2.1[appellant] heeft in hoger beroep een tweede partijdeskundige ingeschakeld, [partijdeskundige 2] (hierna: [partijdeskundige 2] ). [partijdeskundige 2] heeft de woning van [appellant] op 16 december 2019 bezocht en op 27 januari 2020 rapport uitgebracht (hierna: [rapport 2] ). Daarin staat onder meer het volgende (p. 5-7):
“2. De schadeoorzaak
Uit de overgelegde stukken blijkt dat in de woning [adres 2] , een doorbraak is gemaakt in de voormalige buitenmuur hetgeen thans binnenmuur is nadat eerder een uitgebreide verbouwing was uitgevoerd en aan de rechterzijgevelzijde de woning over de gehele diepte was verbreed en verlengd. De verdiepingsvloeren rusten op de binnenspouwbladen en bij werkzaamheden aan de deze bouwmuren zal hierbij zeker beweging ontstaan.
Deze bewegingen transporteren trillingen naar de overige bouwonderdelen zijnde het
binnenspouwblad van de ankerloze spouwmuur.
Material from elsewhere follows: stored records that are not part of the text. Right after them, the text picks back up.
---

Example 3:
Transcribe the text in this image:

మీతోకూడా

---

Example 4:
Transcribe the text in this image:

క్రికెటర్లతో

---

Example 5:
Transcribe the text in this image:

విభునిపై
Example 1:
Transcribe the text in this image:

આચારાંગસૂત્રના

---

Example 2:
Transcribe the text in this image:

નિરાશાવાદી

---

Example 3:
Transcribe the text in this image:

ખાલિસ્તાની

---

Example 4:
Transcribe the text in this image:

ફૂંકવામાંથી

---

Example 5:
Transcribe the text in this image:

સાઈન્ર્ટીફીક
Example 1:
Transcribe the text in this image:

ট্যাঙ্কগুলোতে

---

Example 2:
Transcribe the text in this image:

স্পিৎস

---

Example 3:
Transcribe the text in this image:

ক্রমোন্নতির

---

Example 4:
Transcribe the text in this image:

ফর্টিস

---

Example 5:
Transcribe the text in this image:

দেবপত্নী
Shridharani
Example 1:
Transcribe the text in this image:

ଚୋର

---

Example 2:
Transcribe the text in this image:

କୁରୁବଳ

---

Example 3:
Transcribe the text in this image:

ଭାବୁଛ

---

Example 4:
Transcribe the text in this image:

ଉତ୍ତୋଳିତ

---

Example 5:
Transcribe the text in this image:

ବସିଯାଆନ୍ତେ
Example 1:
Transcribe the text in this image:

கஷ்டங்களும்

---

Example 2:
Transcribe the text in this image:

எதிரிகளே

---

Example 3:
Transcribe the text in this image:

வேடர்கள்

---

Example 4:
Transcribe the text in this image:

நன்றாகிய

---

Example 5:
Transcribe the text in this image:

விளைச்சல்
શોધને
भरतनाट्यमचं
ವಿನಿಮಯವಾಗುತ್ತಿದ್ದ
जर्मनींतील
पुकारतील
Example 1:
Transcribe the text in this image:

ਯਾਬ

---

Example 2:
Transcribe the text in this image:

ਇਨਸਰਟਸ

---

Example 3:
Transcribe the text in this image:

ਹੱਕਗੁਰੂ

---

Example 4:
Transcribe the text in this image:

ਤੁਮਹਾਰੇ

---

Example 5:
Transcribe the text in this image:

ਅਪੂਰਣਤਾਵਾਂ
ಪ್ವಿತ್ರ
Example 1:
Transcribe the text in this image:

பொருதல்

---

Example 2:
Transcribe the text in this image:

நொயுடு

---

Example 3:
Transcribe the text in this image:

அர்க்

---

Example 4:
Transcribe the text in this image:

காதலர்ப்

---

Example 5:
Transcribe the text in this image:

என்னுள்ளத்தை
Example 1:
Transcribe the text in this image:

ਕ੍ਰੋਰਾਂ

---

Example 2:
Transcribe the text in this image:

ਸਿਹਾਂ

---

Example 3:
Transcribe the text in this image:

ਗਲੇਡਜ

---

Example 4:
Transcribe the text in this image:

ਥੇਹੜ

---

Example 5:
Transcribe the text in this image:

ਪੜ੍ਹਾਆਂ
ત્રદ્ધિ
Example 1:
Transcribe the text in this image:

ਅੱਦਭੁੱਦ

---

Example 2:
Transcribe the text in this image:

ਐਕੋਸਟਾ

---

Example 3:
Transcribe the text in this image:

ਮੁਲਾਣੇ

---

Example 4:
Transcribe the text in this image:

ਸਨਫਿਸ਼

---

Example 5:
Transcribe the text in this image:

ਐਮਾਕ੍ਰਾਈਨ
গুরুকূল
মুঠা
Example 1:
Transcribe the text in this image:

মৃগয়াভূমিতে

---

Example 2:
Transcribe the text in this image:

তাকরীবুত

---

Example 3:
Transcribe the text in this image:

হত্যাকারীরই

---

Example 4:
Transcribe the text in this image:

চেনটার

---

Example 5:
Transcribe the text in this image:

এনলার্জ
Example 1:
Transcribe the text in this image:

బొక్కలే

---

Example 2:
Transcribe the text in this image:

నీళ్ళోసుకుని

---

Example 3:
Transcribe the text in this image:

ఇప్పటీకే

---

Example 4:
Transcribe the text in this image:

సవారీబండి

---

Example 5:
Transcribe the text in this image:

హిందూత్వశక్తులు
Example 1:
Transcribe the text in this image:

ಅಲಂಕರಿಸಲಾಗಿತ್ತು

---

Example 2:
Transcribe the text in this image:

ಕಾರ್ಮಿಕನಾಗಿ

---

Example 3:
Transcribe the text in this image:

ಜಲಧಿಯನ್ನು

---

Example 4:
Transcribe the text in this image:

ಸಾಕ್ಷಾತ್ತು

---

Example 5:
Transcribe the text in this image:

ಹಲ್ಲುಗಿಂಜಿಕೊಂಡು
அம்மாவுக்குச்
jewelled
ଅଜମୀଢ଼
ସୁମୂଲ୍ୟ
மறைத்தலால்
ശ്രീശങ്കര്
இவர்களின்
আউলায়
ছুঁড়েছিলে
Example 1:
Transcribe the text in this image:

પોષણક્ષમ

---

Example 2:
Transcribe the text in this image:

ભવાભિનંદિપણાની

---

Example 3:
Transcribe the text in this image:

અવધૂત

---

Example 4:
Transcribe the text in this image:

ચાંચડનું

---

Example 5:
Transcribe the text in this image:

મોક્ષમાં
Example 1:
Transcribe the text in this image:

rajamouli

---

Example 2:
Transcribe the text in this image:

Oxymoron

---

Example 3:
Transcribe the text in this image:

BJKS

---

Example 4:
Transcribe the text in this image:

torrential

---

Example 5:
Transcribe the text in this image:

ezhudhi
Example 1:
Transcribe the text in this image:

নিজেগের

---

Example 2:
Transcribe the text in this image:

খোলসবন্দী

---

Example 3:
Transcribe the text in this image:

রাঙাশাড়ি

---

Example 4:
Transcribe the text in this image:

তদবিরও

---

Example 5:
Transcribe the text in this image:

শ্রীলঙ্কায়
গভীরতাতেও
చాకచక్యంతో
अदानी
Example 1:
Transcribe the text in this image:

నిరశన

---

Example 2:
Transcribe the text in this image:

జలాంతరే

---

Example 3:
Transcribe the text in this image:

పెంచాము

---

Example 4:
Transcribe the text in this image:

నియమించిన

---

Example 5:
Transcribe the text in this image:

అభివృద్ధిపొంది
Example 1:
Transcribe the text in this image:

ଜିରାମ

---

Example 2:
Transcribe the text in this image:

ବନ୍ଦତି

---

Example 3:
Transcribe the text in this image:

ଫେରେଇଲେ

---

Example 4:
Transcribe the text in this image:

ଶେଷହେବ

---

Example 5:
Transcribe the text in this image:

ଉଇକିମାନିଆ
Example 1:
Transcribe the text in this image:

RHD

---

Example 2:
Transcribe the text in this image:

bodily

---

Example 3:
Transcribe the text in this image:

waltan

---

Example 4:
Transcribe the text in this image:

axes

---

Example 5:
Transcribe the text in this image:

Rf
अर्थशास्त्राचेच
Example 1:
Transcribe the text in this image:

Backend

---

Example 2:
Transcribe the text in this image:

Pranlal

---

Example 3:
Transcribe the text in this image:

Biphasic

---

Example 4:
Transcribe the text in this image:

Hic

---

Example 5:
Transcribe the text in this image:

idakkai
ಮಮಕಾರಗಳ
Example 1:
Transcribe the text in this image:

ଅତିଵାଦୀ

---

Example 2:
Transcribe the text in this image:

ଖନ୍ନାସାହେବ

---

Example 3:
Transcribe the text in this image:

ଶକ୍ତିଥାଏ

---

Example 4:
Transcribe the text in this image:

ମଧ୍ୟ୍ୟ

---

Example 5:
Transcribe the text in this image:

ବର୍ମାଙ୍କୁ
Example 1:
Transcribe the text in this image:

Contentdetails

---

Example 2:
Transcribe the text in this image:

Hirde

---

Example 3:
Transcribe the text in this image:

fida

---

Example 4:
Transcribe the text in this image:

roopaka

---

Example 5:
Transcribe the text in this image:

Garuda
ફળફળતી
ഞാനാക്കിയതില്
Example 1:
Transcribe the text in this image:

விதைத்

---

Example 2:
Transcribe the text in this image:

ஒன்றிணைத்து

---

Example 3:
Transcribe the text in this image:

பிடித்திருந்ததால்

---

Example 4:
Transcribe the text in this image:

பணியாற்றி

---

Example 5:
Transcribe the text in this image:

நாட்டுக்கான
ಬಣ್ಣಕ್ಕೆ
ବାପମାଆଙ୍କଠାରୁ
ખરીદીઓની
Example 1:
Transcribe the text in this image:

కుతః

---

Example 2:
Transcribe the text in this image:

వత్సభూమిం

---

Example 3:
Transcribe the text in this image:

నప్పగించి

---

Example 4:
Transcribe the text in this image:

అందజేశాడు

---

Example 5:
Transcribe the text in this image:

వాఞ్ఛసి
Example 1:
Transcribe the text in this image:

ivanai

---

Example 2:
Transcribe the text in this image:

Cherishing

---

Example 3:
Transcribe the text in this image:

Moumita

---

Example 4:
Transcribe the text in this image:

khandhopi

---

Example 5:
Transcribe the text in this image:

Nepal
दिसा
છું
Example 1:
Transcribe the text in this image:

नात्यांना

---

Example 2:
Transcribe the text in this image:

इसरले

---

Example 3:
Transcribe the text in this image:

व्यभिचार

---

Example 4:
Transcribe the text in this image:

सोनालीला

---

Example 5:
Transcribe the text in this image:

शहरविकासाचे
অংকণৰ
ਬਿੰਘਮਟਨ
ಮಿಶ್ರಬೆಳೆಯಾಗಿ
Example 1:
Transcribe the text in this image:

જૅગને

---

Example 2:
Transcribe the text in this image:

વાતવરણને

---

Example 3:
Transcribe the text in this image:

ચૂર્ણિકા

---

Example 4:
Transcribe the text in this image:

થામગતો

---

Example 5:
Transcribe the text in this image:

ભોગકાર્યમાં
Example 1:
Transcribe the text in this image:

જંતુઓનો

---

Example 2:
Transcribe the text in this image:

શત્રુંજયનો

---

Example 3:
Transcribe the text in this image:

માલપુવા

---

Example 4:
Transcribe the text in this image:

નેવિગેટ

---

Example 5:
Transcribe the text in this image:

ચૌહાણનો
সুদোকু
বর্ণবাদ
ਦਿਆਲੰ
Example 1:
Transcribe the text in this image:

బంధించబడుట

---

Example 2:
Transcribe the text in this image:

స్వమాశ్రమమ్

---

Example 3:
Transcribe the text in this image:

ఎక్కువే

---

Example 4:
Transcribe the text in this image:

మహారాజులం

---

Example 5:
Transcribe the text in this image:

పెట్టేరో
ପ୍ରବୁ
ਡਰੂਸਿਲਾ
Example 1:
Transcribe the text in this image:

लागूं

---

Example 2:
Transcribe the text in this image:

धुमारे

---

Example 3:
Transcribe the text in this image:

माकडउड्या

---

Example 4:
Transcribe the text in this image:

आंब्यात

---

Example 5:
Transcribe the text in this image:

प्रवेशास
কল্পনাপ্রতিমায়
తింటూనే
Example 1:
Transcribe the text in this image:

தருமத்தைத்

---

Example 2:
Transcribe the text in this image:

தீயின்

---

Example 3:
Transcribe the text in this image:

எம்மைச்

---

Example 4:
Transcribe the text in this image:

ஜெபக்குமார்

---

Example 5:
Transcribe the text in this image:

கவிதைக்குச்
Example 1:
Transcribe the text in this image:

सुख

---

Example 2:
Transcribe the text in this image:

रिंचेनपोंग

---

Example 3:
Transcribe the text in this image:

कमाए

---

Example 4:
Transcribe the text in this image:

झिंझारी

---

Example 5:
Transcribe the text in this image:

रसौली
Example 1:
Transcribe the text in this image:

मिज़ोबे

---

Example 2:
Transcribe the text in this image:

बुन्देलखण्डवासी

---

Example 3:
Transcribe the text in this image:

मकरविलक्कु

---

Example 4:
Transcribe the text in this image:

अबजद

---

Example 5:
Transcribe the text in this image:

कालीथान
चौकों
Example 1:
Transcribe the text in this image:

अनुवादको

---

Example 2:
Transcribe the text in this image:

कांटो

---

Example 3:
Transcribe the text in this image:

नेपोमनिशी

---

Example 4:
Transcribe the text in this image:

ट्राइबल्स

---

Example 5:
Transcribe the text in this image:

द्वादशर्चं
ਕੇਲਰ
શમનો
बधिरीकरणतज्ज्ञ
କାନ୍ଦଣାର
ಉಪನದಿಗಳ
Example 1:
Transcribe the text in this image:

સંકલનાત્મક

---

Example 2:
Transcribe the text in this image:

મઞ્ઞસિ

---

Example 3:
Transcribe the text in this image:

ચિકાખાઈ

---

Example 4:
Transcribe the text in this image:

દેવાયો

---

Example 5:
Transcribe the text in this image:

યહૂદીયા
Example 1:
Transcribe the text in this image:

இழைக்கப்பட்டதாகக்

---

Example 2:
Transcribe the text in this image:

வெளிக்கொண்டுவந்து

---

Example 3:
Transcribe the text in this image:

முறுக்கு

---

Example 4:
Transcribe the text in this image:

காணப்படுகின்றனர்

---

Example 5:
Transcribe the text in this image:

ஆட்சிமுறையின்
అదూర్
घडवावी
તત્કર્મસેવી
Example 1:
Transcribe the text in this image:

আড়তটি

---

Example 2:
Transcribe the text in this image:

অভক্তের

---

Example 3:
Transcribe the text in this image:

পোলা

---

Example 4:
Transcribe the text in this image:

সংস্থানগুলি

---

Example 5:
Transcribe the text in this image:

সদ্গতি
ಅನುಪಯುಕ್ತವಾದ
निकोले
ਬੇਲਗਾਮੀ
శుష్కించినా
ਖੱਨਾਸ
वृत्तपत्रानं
Alhoewel de woning op palen van circa 300 cm zijn gefundeerd met hierop een strokenfundering is het niet te voorkomen dat schade kan/kon ontstaan in de naastgelegen woning [van [appellant] ] (…).
De verdiepingsvloer van de naastgelegen woning (van [ [appellant] ]) zal zich hierdoor eveneens licht zetten en de krachten afgeven op de onderliggende constructie zijnde respectievelijk de bouwmuur en het binnenblad van de spouwmuur aan de zijde van [adres 3] .
Hierbij is het niet van belang of de woningen zijn gescheiden aangezien de trilling door alle bouwdelen en de ondergrond zich zullen verplaatsen.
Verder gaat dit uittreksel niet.